Reporter: Pulina Nityakanti | Editor: Noverius Laoli
KONTAN.CO.ID-JAKARTA. Sejumlah emiten BUMN Karya saat ini menghadapi masalah likuiditas. BUMN ini juga tercatat masih melakukan restrukturisasi utang.
PT Waskita Karya Tbk (WSKT) saat ini menghadapi potensi delisting saham dari Bursa Efek Indonesia (BEI). Potensi suspensi tersebut disebabkan oleh kerugian yang masih dialami WSKT dan ketidakmampuan Perseroan dalam membayarkan utang obligasi di tanggal jatuh tempo.
PT Wijaya Karya Tbk (WIKA) juga tengah melakukan upaya untuk memperbaiki likuiditas Perseroan. Salah satunya dengan berfokus pada proyek mekanisme progress payment. Dengan kontrak seperti itu, WIKA meyakini bisa melakukan capital recycle dengan membutuhkan modal kerja yang minimal.
Research Analyst Infovesta Kapital Advisori Arjun Ajwani melihat, prospek kinerja BUMN Karya hingga akhir tahun 2023 dan di tahun 2024 masih buruk.
Baca Juga: BUMN Karya Hadapi Masalah Likuiditas, Ini Kata Analis
“Meskipun ada kemungkinan mereka melaksanakan proyek IKN, karena masalah BUMN Karya terlalu besar,” ujarnya kepada Kontan, Senin (27/11).
Menurut Arjun, proyek IKN akan memberikan dampak positif di waktu jangka panjang terhadap BUMN Karya bukan di jangka pendek alias dalam satu tahun.
“Sementara, risiko masih tinggi karena masih ada PKPU, tuduhan korupsi, mismanagement, dan lainnya,” ungkapnya.
Likuiditas saham emiten BUMN Karya yang buruk itu tidak bisa diubah, kecuali jika sentimen pasar terhadap saham tersebut berubah.
Namun, emiten BUMN Karya akan tetap dapat dana dari pemerintah untuk menjalankan sejumlah proyek strategis nasional, termasuk IKN.
“Jadi, masalah utamanya bukan dari mana sumber dana itu akan mereka dapatkan dalam penggarapan proyek, tetapi terkait isu tata kelola perusahaan dan situasi keuangan emiten yang perlu diubah,” tuturnya.
Baca Juga: WIKA Prediksi Kontrak Baru Tahun Ini Capai Rp 27 Triliun
Demi menjaga likuiditas, Arjun menyarankan, emiten BUMN Karya untuk mengurangi kebutuhan terhadap utang yang eksesif.
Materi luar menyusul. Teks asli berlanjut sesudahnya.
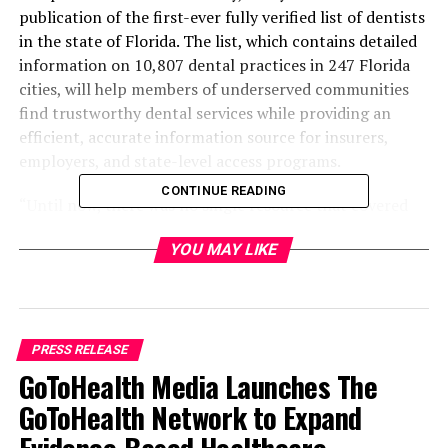
publication of the first-ever fully verified list of dentists
in the state of Florida. The list, which contains detailed
information on 10,807 dental practices in 247 Florida
cities, will help members of underserved communities
find trustworthy dental services while providing an
efficient, accurate information source for insurers,
employers, and state-level access programs.
CONTINUE READING
“Until now, there was no single resource that covered
every dental practice in every Florida city,” explained
YOU MAY LIKE
Spencer Whiteclaw, CEO of Dental.me. “The information
that was available tended to be incomplete, out of date,
or inaccurate. Online listings are often opaque. A
practice that’s been shuttered for two years still shows
up at the top of search rankings, and so forth. That’s
PRESS RELEASE
the problem we’re solving with this new list.”
GoToHealth Media Launches The
GoToHealth Network to Expand
The list organizes dental practices by city and specialty
so potential patients can compare them on the details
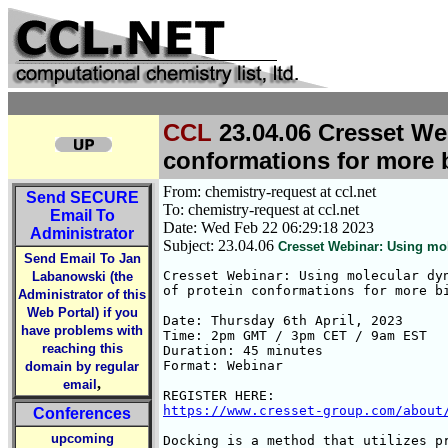
CCL
23.04.06 Cresset We
conformations for more b
From: chemistry-request at ccl.net
Send
SECURE
To: chemistry-request at ccl.net
Email To
Date: Wed Feb 22 06:29:18 2023
Administrator
Subject: 23.04.06
Cresset Webinar: Using mol
Send Email To Jan
Cresset Webinar: Using molecular dyn
Labanowski (the
of protein conformations for more bi
Administrator of this
Web Portal) if you
Date: Thursday 6th April, 2023

have problems with
Time: 2pm GMT / 3pm CET / 9am EST

reaching this
Duration: 45 minutes

Format: Webinar

domain by regular
,
email
https://www.cresset-group.com/about
Conferences
upcoming
Docking is a method that utilizes pr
Lalu, emiten BUMN Karya juga harus menerapkan good corporate governance (GCG) dan mengimplementasikan checks and balances.
Langkah tersebut harus dilakukan demi menghindari korupsi di dalam tubuh emiten.
“BUMN Karya memang tengah bermasalah dan semuanya perlu diperbaiki. Ini proses jangka panjang dan tidak akan berubah dalam kurun waktu hanya satu tahun,” ungkapnya.
Technical Analyst Kanaka Hita Solvera Andhika Cipta Labora mengatakan, likuiditas emiten BUMN Karya di tahun 2024 masih akan berat. Sebab, utang BUMN Karya masih tinggi dan posisi cashflow yang negatif.
“Namun, proyek mereka di IKN nampaknya akan tetap berlanjut. Tapi, perkembangan proyek mereka pada tahun-tahun berikutnya akan bergantung pada hasil Pilpres 2024,” ujarnya kepada Kontan, Senin (27/11).
Baca Juga: Harga Jual Batubara Bukit Asam (PTBA) Terkoreksi 22%
Menurut Andhika, likuiditas emiten BUMN Karya bermasalah karena dalam menjalankan proyek konstruksi, mereka menjalankannya dengan metode pembayaran termin kontrak turnkey.
Artinya, emiten BUMN Karya harus menyelesaikan proyek terlebih dahulu, baru kemudian mendapatkan uang hasil dari mengerjakan proyek tersebut.
“Hal ini menjadi faktor yang membuat likuiditas emiten BUMN Karya menjadi terganggu,” paparnya.
Arjun belum memberikan rekomendasi untuk saham emiten BUMN Karya.
Sementara, Andhika merekomendasikan buy on weaness untuk PTPP dan WIKA dengan target harga masing-masing Rp 545 - Rp 620 dan Rp 370 - Rp 400 per saham.